# What is required
Your answer should reproduce every line of the material in which the word "setting" occurs.
####################
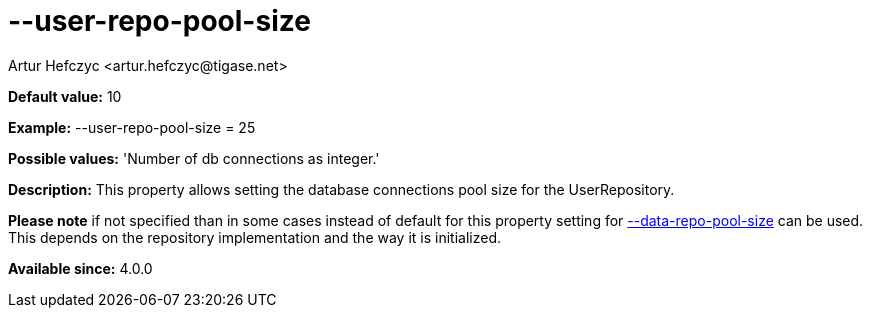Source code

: [[userRepoPoolSize]]
= --user-repo-pool-size
:author: Artur Hefczyc <artur.hefczyc@tigase.net>
:version: v2.0, June 2014: Reformatted for AsciiDoc.
:date: 2013-02-10 01:51
:revision: v2.1

:toc:
:numbered:
:website: http://tigase.net/

*Default value:* +10+

*Example:* +--user-repo-pool-size = 25+

*Possible values:* 'Number of db connections as integer.'

*Description:* This property allows setting the database connections pool size for the +UserRepository+.

*Please note* if not specified than in some cases instead of default for this property setting for xref:dataRepoPoolSize[+--data-repo-pool-size+] can be used. This depends on the repository implementation and the way it is initialized.

*Available since:* 4.0.0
####################
# Solution below
*Description:* This property allows setting the database connections pool size for the +UserRepository+.
*Please note* if not specified than in some cases instead of default for this property setting for xref:dataRepoPoolSize[+--data-repo-pool-size+] can be used. This depends on the repository implementation and the way it is initialized.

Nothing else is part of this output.